(Provided data Opens)

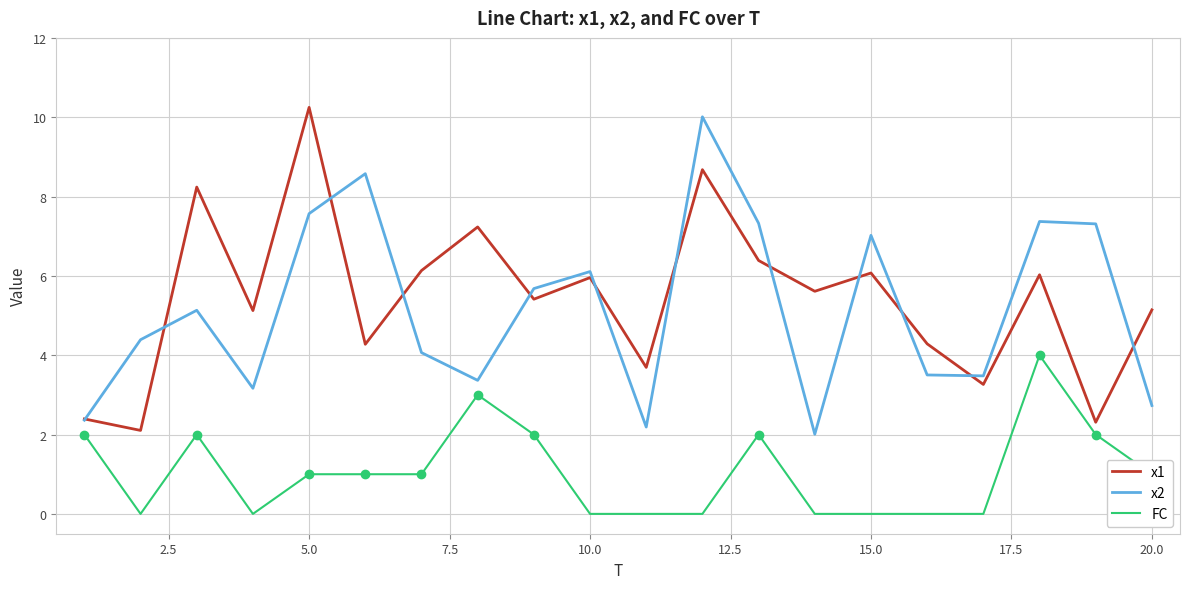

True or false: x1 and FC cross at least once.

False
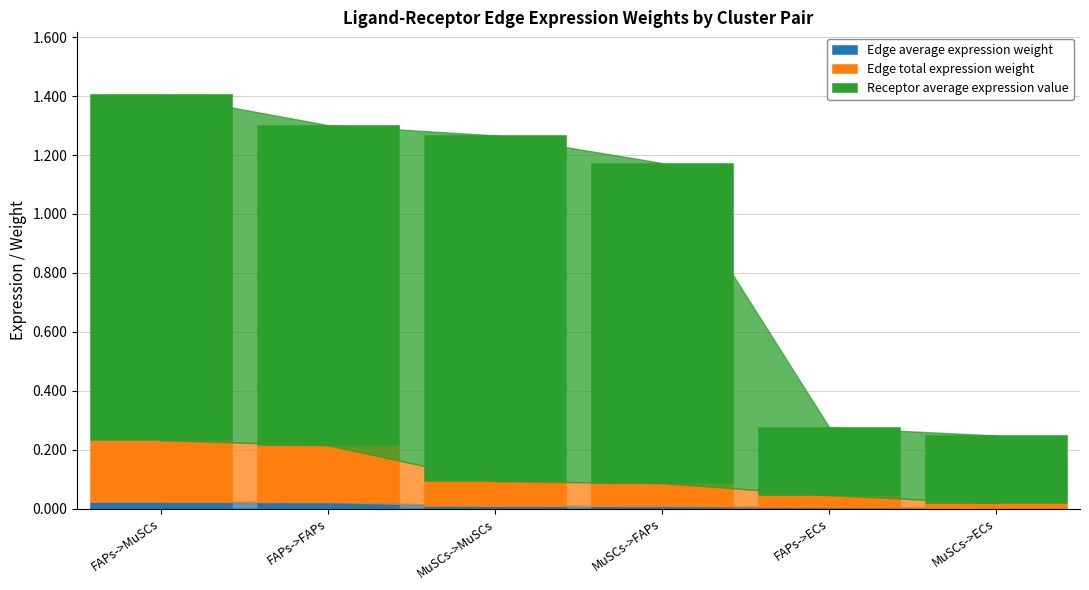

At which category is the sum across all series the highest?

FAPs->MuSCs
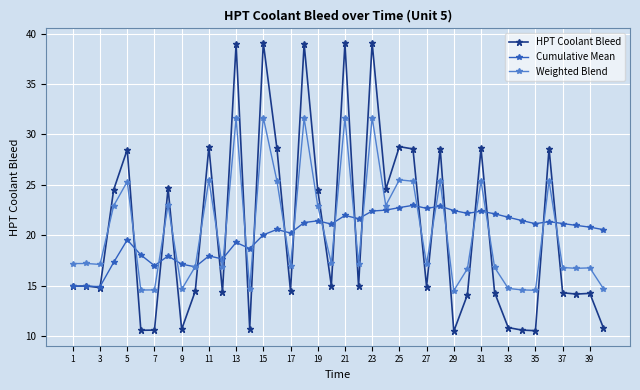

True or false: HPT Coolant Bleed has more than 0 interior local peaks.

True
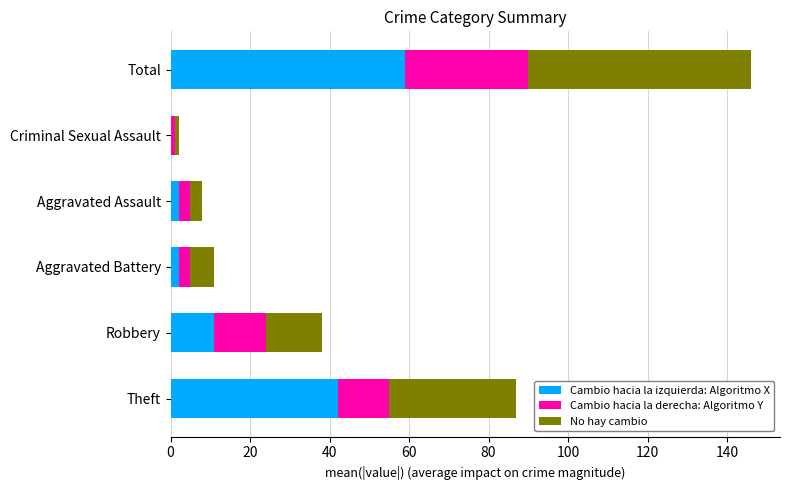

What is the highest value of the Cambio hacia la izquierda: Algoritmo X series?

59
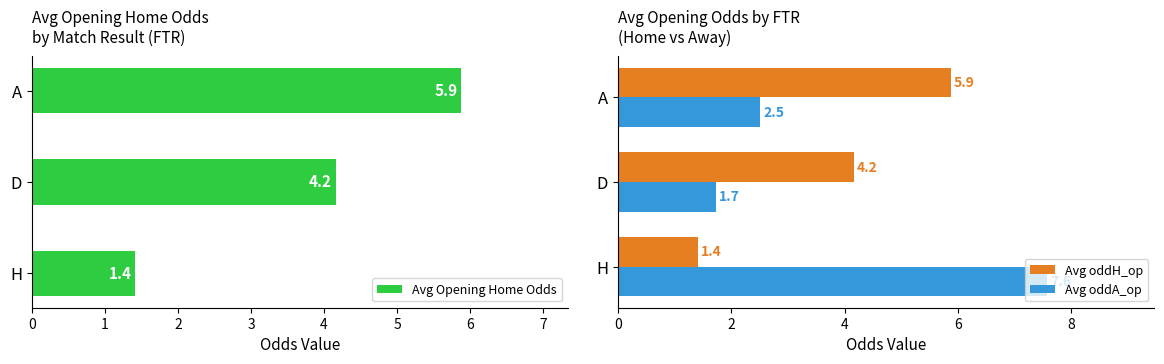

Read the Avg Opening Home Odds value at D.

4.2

(Provided data Closes)
(Provided data Opens)

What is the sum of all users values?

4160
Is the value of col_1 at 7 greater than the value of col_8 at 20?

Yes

(Provided data Closes)
(Provided data Opens)

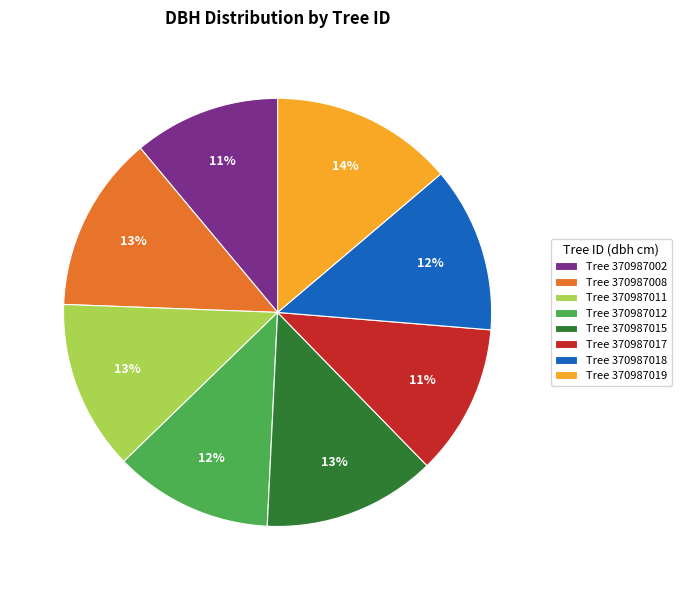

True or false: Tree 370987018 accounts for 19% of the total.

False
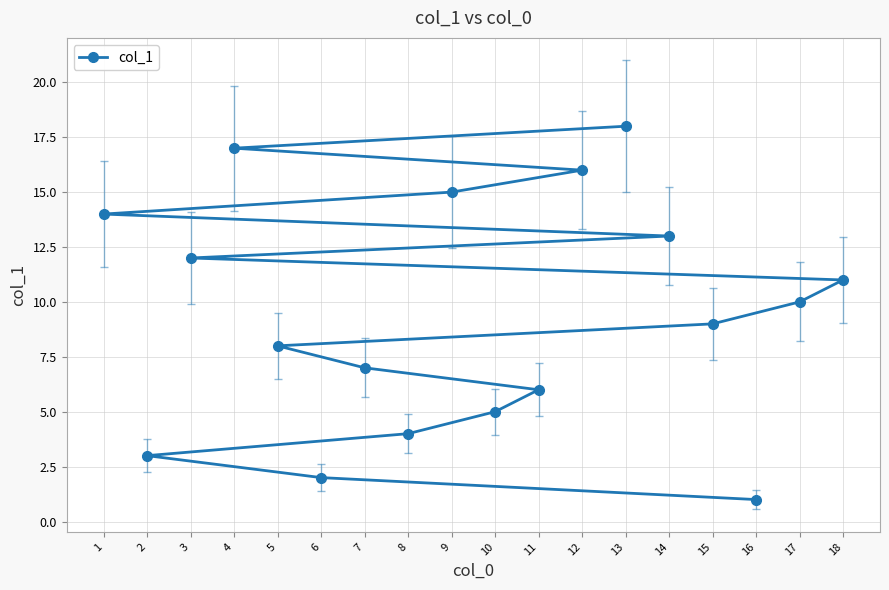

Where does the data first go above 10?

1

(Provided data Closes)

§ **Assigned task**
How many lines in the records above contain the word "than"? Treat uppercase and lowercase as different, and reply with only the number.

§ **Exercise answer**
2